* _本文_:
━━━━━━━━━━━━━━━━━━━━

自分の目的を達成する方法は2つあって。

ひとつは正論に従って、厳しく進めていく方法。
ひとつは欲求に従って、自由に進めていく方法。

どちらにもメリットがあり、デメリットがあり、どっちがいいかという話ではないが、前者の方が厳しいのは確か。

自分にとっても。
他人にとっても。

厳しい正論


正論というのは、まさに正しい論。

論拠に基づいて積み上げた理想状態。
人が、本来、そうあるべき…とされる状態。

これを目指すのは、かなり厳しい。

何が厳しいかと言えば、その状況が達成されるまでの、すべての時間が「未達成」の状態とカウントされること。

どれだけ努力して、どれだけ積み上げても、すべてが達成されるその瞬間まで、正論からは「まだ足りない」という事実を残酷に通達され続ける。

負債を返し続けるかのような心理的負担はそーとーのモノになる。

もちろん、達成した瞬間の充足感はなにものにも替えがたいが、それも一瞬のコトとして過ぎ去り、また、次の正論がやってくる。

世の中で大きなコトを成し遂げたり、大きな賞賛を浴びたりするタイプの人は大抵このタイプのように思える。

とはいえ、こーしたやり方に耐えられる人は、そんなにはいないと思う。

もちろん、自分も無理。

欲求に従う


他方、その時の欲求に従って、目的・結果を明確に定めず、やりたい事を進めていく方式は楽。

正論とは逆に、努力して残した小さな結果は、どんなにささやかなものであっても「成果」としてカウントされる。

━━━━━━━━━━━━━━━━━━━━

姿勢ランドマーク座標

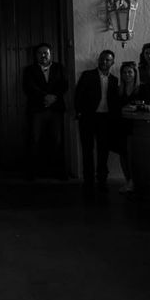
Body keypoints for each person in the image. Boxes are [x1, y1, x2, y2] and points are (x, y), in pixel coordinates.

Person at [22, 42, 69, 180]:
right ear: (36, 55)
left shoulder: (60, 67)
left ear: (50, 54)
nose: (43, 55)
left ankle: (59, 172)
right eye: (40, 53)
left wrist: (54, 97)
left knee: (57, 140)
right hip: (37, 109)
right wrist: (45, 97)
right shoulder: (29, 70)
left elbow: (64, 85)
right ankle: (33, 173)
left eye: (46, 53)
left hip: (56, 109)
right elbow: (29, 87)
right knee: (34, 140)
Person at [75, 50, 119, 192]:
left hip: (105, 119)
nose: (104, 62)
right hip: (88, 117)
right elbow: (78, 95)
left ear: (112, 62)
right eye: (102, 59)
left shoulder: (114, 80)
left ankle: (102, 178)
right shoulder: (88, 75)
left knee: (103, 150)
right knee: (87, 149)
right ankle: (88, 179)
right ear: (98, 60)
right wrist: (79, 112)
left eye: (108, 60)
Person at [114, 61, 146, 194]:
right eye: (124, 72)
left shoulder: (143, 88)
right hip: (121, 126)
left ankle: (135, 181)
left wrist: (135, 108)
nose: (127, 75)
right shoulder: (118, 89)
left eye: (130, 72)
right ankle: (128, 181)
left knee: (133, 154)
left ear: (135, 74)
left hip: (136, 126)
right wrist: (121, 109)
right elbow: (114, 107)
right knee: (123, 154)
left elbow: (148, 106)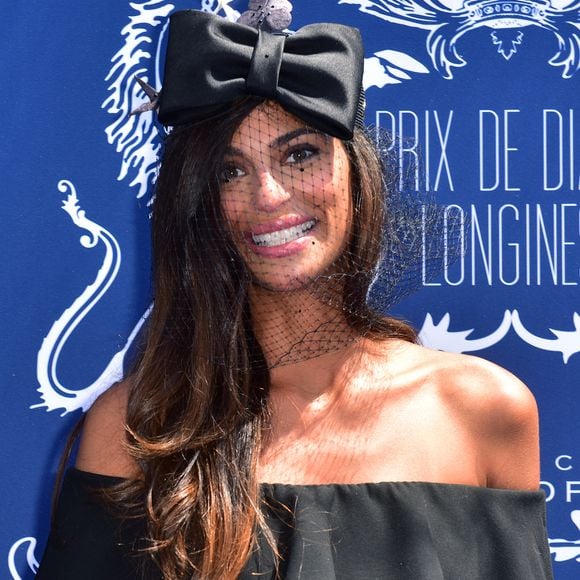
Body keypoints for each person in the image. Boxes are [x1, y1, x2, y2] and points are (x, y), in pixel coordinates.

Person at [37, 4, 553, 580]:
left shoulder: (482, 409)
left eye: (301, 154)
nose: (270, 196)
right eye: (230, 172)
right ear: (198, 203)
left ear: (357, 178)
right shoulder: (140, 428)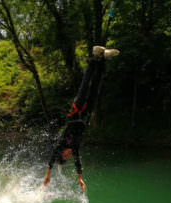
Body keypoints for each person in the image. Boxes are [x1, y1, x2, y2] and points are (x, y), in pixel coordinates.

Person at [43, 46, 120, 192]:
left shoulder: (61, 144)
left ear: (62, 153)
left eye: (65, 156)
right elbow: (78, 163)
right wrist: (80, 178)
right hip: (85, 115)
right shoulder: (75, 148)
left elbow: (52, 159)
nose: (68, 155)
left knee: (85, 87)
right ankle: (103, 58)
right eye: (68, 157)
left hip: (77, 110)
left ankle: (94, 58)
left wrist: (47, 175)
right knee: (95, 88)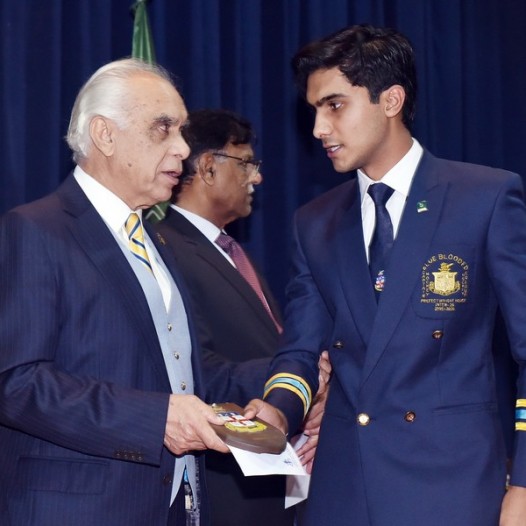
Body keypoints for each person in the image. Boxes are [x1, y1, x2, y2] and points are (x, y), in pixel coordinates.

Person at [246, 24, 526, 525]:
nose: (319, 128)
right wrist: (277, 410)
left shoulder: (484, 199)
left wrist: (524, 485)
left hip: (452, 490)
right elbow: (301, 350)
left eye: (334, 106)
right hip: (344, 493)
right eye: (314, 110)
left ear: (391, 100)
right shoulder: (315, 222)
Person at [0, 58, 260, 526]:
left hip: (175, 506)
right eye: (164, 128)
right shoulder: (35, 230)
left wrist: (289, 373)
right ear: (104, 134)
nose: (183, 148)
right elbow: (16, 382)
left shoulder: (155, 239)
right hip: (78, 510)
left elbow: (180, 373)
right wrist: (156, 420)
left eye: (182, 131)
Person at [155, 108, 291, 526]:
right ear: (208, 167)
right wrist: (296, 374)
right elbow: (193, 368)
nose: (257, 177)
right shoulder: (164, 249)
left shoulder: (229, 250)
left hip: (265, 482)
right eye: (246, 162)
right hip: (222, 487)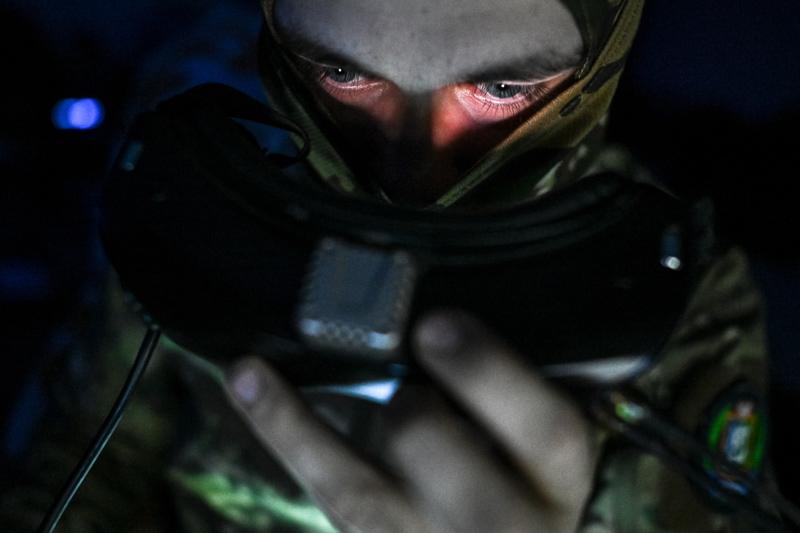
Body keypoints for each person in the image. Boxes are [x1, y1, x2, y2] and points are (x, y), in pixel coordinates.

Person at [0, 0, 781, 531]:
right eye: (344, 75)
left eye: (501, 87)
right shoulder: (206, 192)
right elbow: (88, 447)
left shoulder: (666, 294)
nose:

━━━━━━━━━━━━━━━━━━━━

* _課題_: 本文によると、正論を目指すやり方では何が厳しいとされていますか。

* _解答_: その状況が達成されるまでの、すべての時間が「未達成」の状態とカウントされることです。